A small, energetic toy breed, the Maltese is easily recognized by its silky white coat. This breed of dog is often trained for competition but they are also popular as family pets because, while many small breed dogs tend to be snappish, the Maltese is very gentle mannered. The Maltese is a very attractive dog and its beautiful coat requires daily brushing and frequent grooming to prevent matting. Though they may require a little more upkeep than other breeds, the Maltese redeems itself with its playful, affectionate manner and the readiness with which it responds to training.
Though the Maltese is typically a hardy, healthy dog there are a few health concerns to which the breed is prone. Some of these health concerns include joint conditions, teeth problems and eye defects. Pet insurance may help you cover treatment and medications for these conditions.
One of the most common joint problems affecting the Maltese is a condition called patellar luxation, in which the patella, or knee cap, slips out of its normal location. Over time, this condition can lead to joint damage and arthritis which can not only cause the dog pain but may eventually lead to lameness. Surgical joint repairs can be done to correct this condition for between $1,200 and $4,000. The Maltese is also susceptible to other joint injuries and conditions including osteoarthritis which can be diagnosed and treated by a veterinarian. If surgery for this condition becomes necessary, it usually costs around $1,500.
Like several other small breeds, the Maltese is prone to losing its teeth at an early age. Decay and infection are some of the most common causes of tooth loss and they can easily be prevented through regular dental check-ups and cleanings. Comprehensive dental cleanings generally cost around $500 but tooth brushing can also be done at home to reduce the need for frequent comprehensive dental cleaning. Even providing a nylon bone or tartar-fighting food and treats can help to prevent tooth and gum diseases.
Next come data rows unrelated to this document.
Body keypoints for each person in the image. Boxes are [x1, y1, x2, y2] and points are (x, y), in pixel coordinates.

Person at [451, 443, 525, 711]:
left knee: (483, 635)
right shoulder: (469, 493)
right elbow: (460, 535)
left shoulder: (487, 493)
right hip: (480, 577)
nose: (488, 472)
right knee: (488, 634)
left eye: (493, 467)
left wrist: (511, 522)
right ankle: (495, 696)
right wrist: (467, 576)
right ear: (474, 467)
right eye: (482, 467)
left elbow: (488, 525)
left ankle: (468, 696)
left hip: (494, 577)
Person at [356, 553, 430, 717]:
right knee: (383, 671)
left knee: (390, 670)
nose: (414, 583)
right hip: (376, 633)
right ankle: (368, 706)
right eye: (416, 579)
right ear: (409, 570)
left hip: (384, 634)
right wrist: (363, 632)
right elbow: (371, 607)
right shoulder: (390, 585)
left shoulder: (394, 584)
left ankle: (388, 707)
Tear staining, or a darkening of the hair around the tear ducts, is a condition most noticeable in breeds with white fur. The Maltese is susceptible to this condition which is often caused by tear duct defects or irritation of the eye. While a veterinarian should be consulted to determine the cause of the problem, the stain itself can generally be removed with a fine-toothed comb and lukewarm water. Another eye defect to which the Maltese is prone is retinal atrophy, an inherited condition in which the retina progressively degenerates leading to eventual blindness. There is currently no cure or medical treatment for this disease and many dogs adapt well to a loss of vision.
Disclaimer: Symptoms, conditions, and costs may vary. Consult a licensed veterinarian to inquire about treatment options and cost of care for your particular situation. Check actual coverage and benefits for your dog to determine whether you will be covered by pet insurance.